В этом форте, дойдя до крайнего своего предела, я, похоже, совершенно отрешился от реальности — бредовые галлюцинации полностью овладели мной. Знаю, что ко мне приходил Хадсон, разговаривал со мной, но о чем — не помню, за исключением нескольких отрывочных предложений, и то ближе к концу. Припоминаю, как он рассказал мне о гибели Уэллса, а я ответил ему: «Какое несчастье, Боже мой. Он сильно страдал?» Что до прочего, то моменты пробуждения воспринимались мной менее реально, чем галлюцинации, а вот те казались уж очень живыми. Я снова был в темнице с Гюль-Шахом и Нариман. Гюль смеялся надо мной, потом его сменял Бернье с пистолетом в руке, а за ним Эльфи-бей, говорящий: «Мы должны отрезать вам все органы, Флэшмен. Боюсь, что тут ничем нельзя помочь. Я пошлю депешу сэру Уильяму». Глаза Нариман становятся все больше и больше, и вдруг я вижу их на лице Элспет. Элспет улыбается, она прекрасна, но в свою очередь превращается в Арнольда, угрожающего выпороть меня за невыученные уроки. «Бедный мальчик, я умываю руки: тебе придется сегодня же отправится к моему рву со змеями и карликами», — говорит он. Доктор протягивает руку, хватает меня за плечо, его глаза жгут меня, как угли, а пальцы впиваются мне в плечо; я кричу, пытаюсь освободиться, и обнаруживаю, что цепляюсь за пальцы Хадсона, склонившегося над моим матрасом.
— Сэр, — говорит он. — Вам надо подниматься.
— Сколько сейчас времени, — говорю я. — И чего тебе надо? Оставьте меня. Разве вы не можете оставить больного человека в покое, черт вас побери!

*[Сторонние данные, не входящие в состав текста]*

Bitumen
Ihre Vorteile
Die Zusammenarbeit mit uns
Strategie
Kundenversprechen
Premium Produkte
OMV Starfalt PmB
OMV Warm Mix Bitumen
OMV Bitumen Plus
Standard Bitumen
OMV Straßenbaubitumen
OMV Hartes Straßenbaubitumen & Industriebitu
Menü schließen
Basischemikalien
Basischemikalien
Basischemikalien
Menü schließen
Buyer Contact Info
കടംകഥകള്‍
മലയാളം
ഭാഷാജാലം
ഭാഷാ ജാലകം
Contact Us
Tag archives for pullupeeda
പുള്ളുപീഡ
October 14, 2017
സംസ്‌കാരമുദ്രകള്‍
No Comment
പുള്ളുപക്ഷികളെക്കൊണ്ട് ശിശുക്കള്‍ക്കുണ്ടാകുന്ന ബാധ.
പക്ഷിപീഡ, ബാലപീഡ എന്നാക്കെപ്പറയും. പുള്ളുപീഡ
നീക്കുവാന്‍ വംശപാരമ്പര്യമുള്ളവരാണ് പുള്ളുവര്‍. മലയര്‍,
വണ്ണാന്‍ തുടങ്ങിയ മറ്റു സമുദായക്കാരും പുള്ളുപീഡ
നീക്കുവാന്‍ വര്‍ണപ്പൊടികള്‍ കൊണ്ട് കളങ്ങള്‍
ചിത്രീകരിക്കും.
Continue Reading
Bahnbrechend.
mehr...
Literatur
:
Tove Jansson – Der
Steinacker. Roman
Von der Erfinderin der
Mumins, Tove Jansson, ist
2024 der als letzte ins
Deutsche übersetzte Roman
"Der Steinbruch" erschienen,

— Так не пойдет, сэр. Вы не можете оставаться здесь больше. Вы должны встать и идти за мной.
Я посоветовал ему убираться к дьяволу, а он вдруг наклонился и схватил меня за плечи.
— А ну вставай! — зарычал он. И я заметил, что лицо его сильно исхудало и заострилось с момента нашей последней встречи. На нем застыло выражение свирепости, как у дикого животного. — Вставай. Ты королевский офицер, черт побери, а так себя ведешь! Ты не болен, мистер Флэшмен Великолепный, ты просто слабак! Отсюда все твои болезни! Но ты встанешь и будешь похож на человека, даже если не являешься таковым! — И он принялся стаскивать меня с матраса.
Я обрушился на него, обзывая мятежником и грозя прогнать сквозь строй армии за оскорбление, но он приблизил свое лицо к моему и прошипел:
— Нет, не выйдет! Не сейчас и не после. Потому что мы никогда не вернемся туда, где барабаны и плетки, и все такое. Понимаешь? Мы останемся здесь, и умрем здесь, потому что иного выхода нет! С нами покончено, лейтенант, гарнизон обречен! Нам остается только умирать!